For built-in functions that work with complex types, see ARRAY, MAP, and STRUCT.

Differences from other editions

The Hive-compatible edition diverges from the MaxCompute V1.0 and V2.0 editions in INSERT rules, operator behavior, and function return types. Review these differences carefully when migrating from Hadoop or when running the same SQL across multiple editions.

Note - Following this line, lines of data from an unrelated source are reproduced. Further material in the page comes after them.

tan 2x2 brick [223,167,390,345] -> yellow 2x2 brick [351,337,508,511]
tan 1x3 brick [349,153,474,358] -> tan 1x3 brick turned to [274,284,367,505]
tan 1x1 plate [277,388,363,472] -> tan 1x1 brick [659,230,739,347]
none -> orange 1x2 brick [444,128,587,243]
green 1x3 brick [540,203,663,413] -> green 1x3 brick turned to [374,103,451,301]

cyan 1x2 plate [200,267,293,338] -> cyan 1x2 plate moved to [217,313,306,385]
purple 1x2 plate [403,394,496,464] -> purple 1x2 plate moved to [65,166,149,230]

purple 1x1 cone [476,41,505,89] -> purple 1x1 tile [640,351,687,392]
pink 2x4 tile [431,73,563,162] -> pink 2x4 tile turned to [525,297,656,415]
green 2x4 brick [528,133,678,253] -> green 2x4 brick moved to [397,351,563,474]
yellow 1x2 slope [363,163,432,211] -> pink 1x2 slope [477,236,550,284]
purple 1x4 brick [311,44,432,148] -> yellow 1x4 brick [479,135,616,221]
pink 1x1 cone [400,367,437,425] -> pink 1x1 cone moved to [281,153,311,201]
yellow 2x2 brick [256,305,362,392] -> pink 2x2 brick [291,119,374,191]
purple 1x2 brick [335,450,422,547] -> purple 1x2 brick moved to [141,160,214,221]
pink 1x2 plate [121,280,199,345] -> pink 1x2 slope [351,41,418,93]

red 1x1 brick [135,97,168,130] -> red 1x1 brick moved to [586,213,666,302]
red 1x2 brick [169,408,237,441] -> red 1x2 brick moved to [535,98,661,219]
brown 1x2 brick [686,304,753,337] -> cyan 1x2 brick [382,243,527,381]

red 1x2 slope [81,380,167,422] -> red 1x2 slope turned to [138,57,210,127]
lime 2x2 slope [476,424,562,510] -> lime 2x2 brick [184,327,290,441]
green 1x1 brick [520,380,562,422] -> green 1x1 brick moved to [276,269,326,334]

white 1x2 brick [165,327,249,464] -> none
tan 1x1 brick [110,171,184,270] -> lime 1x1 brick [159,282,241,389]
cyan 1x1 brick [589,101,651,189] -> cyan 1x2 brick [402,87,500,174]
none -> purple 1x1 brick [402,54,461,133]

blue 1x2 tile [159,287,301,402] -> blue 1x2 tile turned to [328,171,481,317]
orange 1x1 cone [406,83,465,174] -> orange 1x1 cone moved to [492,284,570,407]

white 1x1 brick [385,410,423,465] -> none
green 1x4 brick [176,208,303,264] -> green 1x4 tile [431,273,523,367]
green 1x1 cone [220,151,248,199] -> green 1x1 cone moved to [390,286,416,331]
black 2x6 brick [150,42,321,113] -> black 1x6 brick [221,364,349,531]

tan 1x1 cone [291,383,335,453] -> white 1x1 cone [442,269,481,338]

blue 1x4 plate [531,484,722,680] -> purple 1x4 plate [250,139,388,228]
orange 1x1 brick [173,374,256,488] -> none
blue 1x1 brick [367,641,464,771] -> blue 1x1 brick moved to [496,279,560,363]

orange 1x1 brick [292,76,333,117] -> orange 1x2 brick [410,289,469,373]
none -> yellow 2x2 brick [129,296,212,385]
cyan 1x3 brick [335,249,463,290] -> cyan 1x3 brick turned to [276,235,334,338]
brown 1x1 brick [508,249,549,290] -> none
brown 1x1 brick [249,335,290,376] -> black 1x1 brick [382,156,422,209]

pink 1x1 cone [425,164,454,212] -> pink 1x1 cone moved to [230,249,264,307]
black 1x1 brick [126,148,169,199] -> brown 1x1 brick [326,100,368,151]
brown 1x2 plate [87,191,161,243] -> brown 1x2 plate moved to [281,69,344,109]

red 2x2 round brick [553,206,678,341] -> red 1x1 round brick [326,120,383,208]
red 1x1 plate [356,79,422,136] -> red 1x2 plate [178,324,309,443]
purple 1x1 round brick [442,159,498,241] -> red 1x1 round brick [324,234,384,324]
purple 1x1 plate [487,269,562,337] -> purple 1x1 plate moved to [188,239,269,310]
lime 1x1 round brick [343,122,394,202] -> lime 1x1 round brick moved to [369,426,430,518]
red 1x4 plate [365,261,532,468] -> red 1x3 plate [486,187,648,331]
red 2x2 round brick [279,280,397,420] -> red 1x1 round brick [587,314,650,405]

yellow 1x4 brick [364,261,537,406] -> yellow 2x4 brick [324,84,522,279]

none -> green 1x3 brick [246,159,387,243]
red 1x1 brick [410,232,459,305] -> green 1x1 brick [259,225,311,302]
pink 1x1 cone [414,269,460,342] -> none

INSERT type conversion rules
- In Hive-compatible mode, if a source data type can be explicitly converted to the target column type, MaxCompute automatically inserts a conversion function and runs it.
- In V1.0 and V2.0 modes, the source type must be implicitly convertible; otherwise an error is returned.
  The following succeeds in Hive-compatible mode but fails in V1.0 and V2.0 modes:
```
CREATE TABLE t (a BIGINT);
INSERT INTO TABLE SELECT 1.5;
```
Operator and function behavioral differences across data type editions
- For the +, -, *, /, and POW operators:
  - Hive-compatible:Returns the initial value
  - V1.0 and V2.0:Returns an error; in other modes, NULL is returned
- For the >, >=, =, <, and <= operators applied to DOUBLE values:
  - Hive-compatible:Compares all digits directly
  - V1.0 and V2.0:Compares only the first 15 digits to the right of the decimal point; remaining digits are ignored
- For the &, |, and ^ operators:
  - Hive-compatible:Same type as the input
  - V1.0 and V2.0:Always BIGINT
- For function like:LENGTH,LENGTHB,FIND_IN_SET,INSTR,SIZE,HASH,SIGN
  - Hive-compatible:Returns a INT value.
  - V1.0 and V2.0:Returns a BIGINT value.
- FLOOR,CEIL
  - Hive-compatible: If the input parameter is of the DECIMAL type, a DECIMAL value is returned.
  - V1.0 and V2.0: If the input parameter is of the DECIMAL type, a BIGINT value is returned.
- FROM_UNIXTIME
  - Hive-compatible:Returns a STRING value.
  - V1.0 and V2.0:Returns a DATETIME value.
- CONCAT_WS
  - Hive-compatible:NULL input strings are ignored; remaining strings are concatenated.
  - V1.0 and V2.0:If any input string is NULL, NULL is returned.
- FIND_IN_SET
  - Hive-compatible:an empty string matches the tail of the search string:
```
find_in_set("","")    -- Returns 1
find_in_set("", "a,") -- Returns 2
```
  - V1.0 and V2.0:An empty string is treated as unmatched and 0 is returned.
- REGEXP_(EXTRACT/REPLACE)
  - Hive-compatible:Java regular expression specifications
  - V1.0 and V2.0:MaxCompute specifications
- SUBSTR
```
STRING SUBSTR(STRING <string>, BIGINT <start_position>[, BIGINT <length>])
```
  start_position: Required. BIGINT type. The default start position is 1.
  - Hive-compatible data type edition: When start_position is 0, the behavior is the same as when the start position is 1.
  - 1.0 and 2.0 data type editions: When start_position is 0, an empty string is returned.
  - BigQuery-compatible data type edition: When start_position is 0, the behavior is the same as when the start position is 1.
  - BigQuery-compatible data type edition: When start_position is less than the negative length of the string, the behavior is the same as when the start position is 1.